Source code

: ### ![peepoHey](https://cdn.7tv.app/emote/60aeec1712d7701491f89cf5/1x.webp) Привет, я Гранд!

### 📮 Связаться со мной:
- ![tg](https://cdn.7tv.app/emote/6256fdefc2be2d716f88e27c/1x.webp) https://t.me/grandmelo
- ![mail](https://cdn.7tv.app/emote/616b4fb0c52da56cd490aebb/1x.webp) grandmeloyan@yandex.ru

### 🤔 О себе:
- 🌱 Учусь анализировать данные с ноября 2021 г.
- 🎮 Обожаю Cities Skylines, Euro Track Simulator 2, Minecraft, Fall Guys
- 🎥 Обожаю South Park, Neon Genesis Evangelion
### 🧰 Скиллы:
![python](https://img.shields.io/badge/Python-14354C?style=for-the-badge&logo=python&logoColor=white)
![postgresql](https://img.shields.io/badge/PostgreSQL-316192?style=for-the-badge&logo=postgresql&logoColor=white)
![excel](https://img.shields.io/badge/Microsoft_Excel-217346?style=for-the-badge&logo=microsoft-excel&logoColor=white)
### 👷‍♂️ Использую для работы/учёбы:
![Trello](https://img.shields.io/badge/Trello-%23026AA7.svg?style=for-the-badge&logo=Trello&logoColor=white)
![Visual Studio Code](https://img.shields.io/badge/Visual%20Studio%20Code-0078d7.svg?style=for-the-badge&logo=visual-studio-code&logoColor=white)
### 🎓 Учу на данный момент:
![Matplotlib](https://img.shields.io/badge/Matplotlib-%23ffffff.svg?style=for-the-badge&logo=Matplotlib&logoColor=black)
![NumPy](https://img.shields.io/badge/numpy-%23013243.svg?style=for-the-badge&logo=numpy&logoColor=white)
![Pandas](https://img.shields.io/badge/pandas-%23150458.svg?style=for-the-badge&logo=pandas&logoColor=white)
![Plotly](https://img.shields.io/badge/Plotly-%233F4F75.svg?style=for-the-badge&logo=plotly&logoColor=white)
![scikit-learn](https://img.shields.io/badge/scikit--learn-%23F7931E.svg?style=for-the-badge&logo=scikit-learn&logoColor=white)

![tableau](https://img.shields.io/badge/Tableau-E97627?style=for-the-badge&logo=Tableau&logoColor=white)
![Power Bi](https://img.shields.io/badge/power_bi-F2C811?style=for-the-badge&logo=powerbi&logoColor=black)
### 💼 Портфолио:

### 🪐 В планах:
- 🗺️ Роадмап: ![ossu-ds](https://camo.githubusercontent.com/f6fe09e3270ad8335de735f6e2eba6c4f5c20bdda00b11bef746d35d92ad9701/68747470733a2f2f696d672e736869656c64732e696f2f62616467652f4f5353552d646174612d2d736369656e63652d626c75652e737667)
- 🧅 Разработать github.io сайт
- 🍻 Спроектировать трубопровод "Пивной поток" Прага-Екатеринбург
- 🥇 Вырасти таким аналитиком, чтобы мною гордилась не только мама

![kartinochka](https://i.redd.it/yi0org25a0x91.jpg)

→ Exercise prompt
Recopy the records without any alteration.

→ Exercise output
Source code

: ### ![peepoHey](https://cdn.7tv.app/emote/60aeec1712d7701491f89cf5/1x.webp) Привет, я Гранд!

### 📮 Связаться со мной:
- ![tg](https://cdn.7tv.app/emote/6256fdefc2be2d716f88e27c/1x.webp) https://t.me/grandmelo
- ![mail](https://cdn.7tv.app/emote/616b4fb0c52da56cd490aebb/1x.webp) grandmeloyan@yandex.ru

### 🤔 О себе:
- 🌱 Учусь анализировать данные с ноября 2021 г.
- 🎮 Обожаю Cities Skylines, Euro Track Simulator 2, Minecraft, Fall Guys
- 🎥 Обожаю South Park, Neon Genesis Evangelion
### 🧰 Скиллы:
![python](https://img.shields.io/badge/Python-14354C?style=for-the-badge&logo=python&logoColor=white)
![postgresql](https://img.shields.io/badge/PostgreSQL-316192?style=for-the-badge&logo=postgresql&logoColor=white)
![excel](https://img.shields.io/badge/Microsoft_Excel-217346?style=for-the-badge&logo=microsoft-excel&logoColor=white)
### 👷‍♂️ Использую для работы/учёбы:
![Trello](https://img.shields.io/badge/Trello-%23026AA7.svg?style=for-the-badge&logo=Trello&logoColor=white)
![Visual Studio Code](https://img.shields.io/badge/Visual%20Studio%20Code-0078d7.svg?style=for-the-badge&logo=visual-studio-code&logoColor=white)
### 🎓 Учу на данный момент:
![Matplotlib](https://img.shields.io/badge/Matplotlib-%23ffffff.svg?style=for-the-badge&logo=Matplotlib&logoColor=black)
![NumPy](https://img.shields.io/badge/numpy-%23013243.svg?style=for-the-badge&logo=numpy&logoColor=white)
![Pandas](https://img.shields.io/badge/pandas-%23150458.svg?style=for-the-badge&logo=pandas&logoColor=white)
![Plotly](https://img.shields.io/badge/Plotly-%233F4F75.svg?style=for-the-badge&logo=plotly&logoColor=white)
![scikit-learn](https://img.shields.io/badge/scikit--learn-%23F7931E.svg?style=for-the-badge&logo=scikit-learn&logoColor=white)

![tableau](https://img.shields.io/badge/Tableau-E97627?style=for-the-badge&logo=Tableau&logoColor=white)
![Power Bi](https://img.shields.io/badge/power_bi-F2C811?style=for-the-badge&logo=powerbi&logoColor=black)
### 💼 Портфолио:

### 🪐 В планах:
- 🗺️ Роадмап: ![ossu-ds](https://camo.githubusercontent.com/f6fe09e3270ad8335de735f6e2eba6c4f5c20bdda00b11bef746d35d92ad9701/68747470733a2f2f696d672e736869656c64732e696f2f62616467652f4f5353552d646174612d2d736369656e63652d626c75652e737667)
- 🧅 Разработать github.io сайт
- 🍻 Спроектировать трубопровод "Пивной поток" Прага-Екатеринбург
- 🥇 Вырасти таким аналитиком, чтобы мною гордилась не только мама

![kartinochka](https://i.redd.it/yi0org25a0x91.jpg)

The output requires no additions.